Ciencia sin barreras - Bibliotecas Digitales en la Universidad de Buenos Aires

En el marco de la inauguración de la Biblioteca Digital de la UBA, un panel de investigadores y especialistas en el tema reflexionaron acerca de los problemas e inequidades que presentan las actuales vías de comunicación del conocimiento y de la necesidad de avanzar con la iniciativa de Archivos Abiertos que promueve la disponibilidad, libre y gratuita, de toda la literatura científica.

Por Gabriel Rocca

 

Desde hace más de un siglo la difusión, circulación y el acceso a la producción científica se encuentran enfrascados en una situación paradójica. Los investigadores envían los resultados de sus trabajos para que sean publicados por revistas especializadas, las cuales no abonan nada por esos papers. Tampoco les significa erogación alguna la tarea de evaluación de pares que realizan otros científicos. Sin embargo, las universidades y demás institutos que sustentan esas investigaciones, a través de salarios, subsidios, infraestructura y demás, se ven obligados a pagar suscripciones a esas mismas editoriales para acceder al conocimiento que ellos financian.

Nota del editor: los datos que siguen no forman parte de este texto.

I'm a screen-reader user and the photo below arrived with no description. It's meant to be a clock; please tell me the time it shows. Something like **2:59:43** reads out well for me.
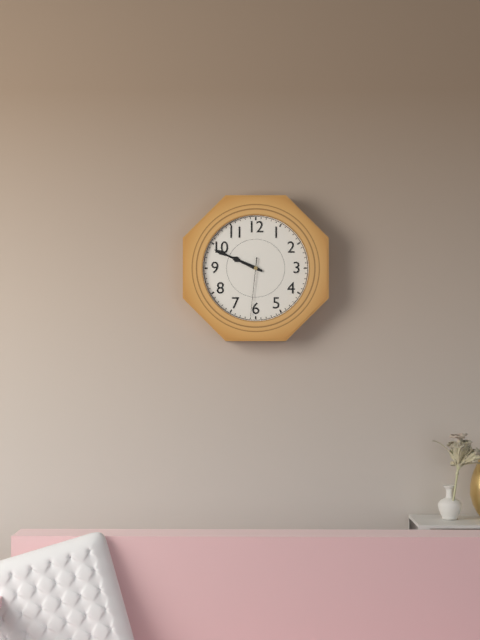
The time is **9:49:31**
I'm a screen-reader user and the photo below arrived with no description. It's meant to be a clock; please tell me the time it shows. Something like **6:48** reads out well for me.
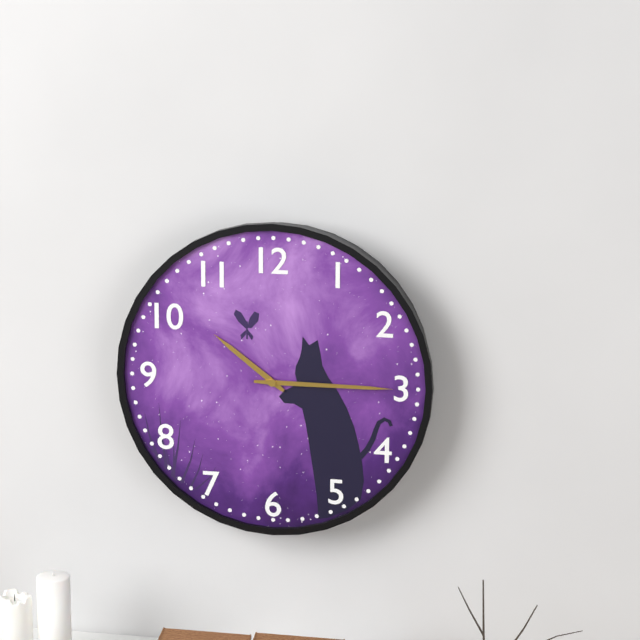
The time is **10:15**
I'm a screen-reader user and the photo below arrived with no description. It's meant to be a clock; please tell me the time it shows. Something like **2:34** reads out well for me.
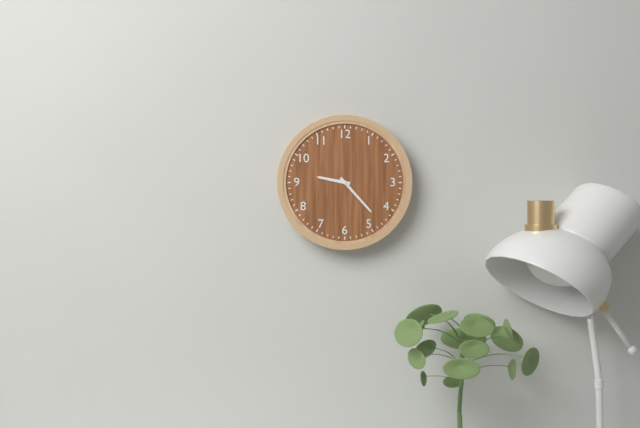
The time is **9:23**
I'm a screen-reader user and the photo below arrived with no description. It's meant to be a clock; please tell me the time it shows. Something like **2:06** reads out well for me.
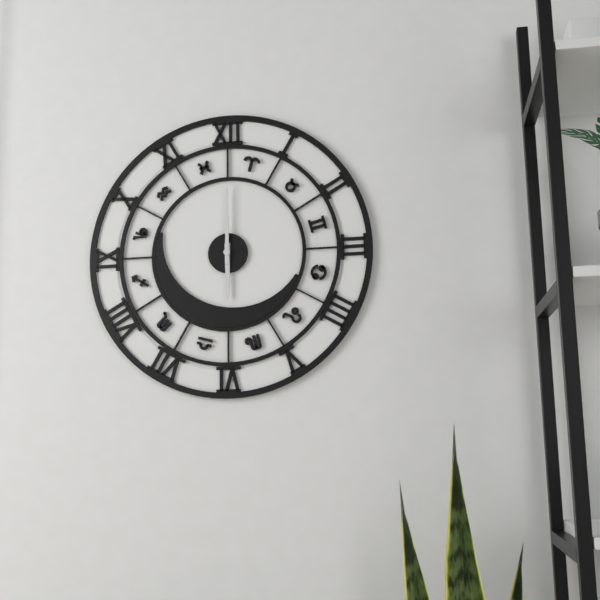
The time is **6:00**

Este escenario se agravó en los últimos años a causa de un fuerte proceso de concentración del mercado editorial que provocó un importante incremento en el valor de las suscripciones. A esto se suma el hecho de que la mayoría de las instituciones para conocer en detalle su propia producción científica terminan recurriendo a bases de datos que también cobran un canon para ser utilizadas (ver Cable Nro. 738).

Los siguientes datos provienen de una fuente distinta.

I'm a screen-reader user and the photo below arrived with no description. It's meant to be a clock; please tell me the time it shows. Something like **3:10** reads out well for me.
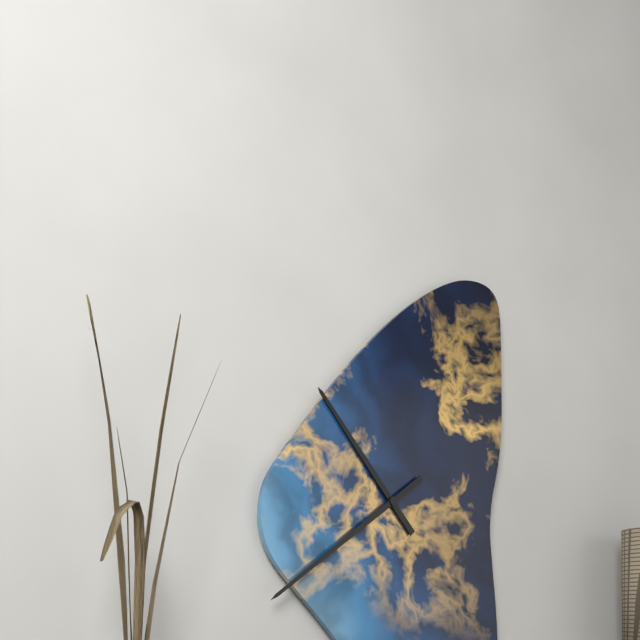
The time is **10:39**
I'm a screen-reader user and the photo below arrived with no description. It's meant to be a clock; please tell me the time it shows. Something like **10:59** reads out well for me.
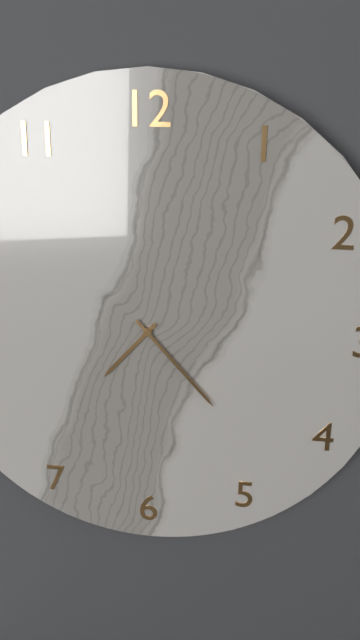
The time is **7:23**
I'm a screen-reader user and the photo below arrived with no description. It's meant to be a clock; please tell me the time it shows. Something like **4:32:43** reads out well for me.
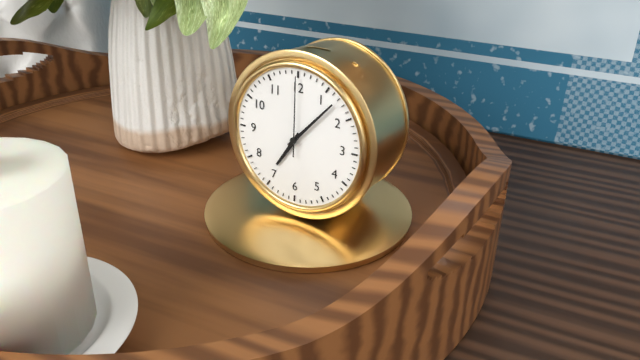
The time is **7:07:00**
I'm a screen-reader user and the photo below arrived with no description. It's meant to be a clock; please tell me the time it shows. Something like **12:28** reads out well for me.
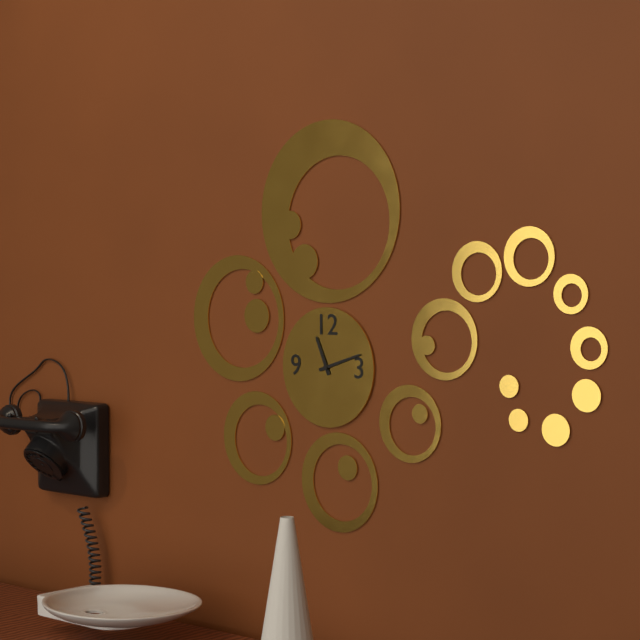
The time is **11:12**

Frente a este panorama preocupante, la comunidad académica internacional respondió con la creación del movimiento de Archivos Abiertos, cuya primera declaración se produjo en 2002, que propone el acceso libre, inmediato e irrestricto a todo material digital, educativo y académico, principalmente artículos de investigación científica de revistas especializadas. Para eso impulsa el desarrollo de repositorios institucionales y revistas que no tengan costo alguno para los lectores.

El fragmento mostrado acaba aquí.